### What you will do
Hunt for the word "front" across the entries below, copying each line that holds it.

─── Dataset ───

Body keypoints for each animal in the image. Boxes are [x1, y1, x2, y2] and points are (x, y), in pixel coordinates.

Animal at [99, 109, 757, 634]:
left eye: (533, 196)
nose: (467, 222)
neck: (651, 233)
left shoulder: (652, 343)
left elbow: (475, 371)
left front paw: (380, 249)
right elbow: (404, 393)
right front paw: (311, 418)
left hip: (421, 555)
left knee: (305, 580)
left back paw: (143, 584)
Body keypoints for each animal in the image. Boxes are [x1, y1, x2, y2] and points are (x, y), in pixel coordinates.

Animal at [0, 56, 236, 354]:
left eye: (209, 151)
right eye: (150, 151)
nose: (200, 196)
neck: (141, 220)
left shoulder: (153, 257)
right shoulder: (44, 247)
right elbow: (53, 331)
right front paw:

───
─── Dataset ───

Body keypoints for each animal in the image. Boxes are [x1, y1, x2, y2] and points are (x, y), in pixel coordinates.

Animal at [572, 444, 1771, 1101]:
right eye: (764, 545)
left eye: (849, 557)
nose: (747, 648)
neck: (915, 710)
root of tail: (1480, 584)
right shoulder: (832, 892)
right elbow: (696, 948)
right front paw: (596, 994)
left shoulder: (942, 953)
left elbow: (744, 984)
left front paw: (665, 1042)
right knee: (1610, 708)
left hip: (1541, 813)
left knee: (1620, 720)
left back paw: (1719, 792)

───

### Answer area
left front paw: (380, 249)
right front paw: (311, 418)
right front paw:
right front paw: (596, 994)
left front paw: (665, 1042)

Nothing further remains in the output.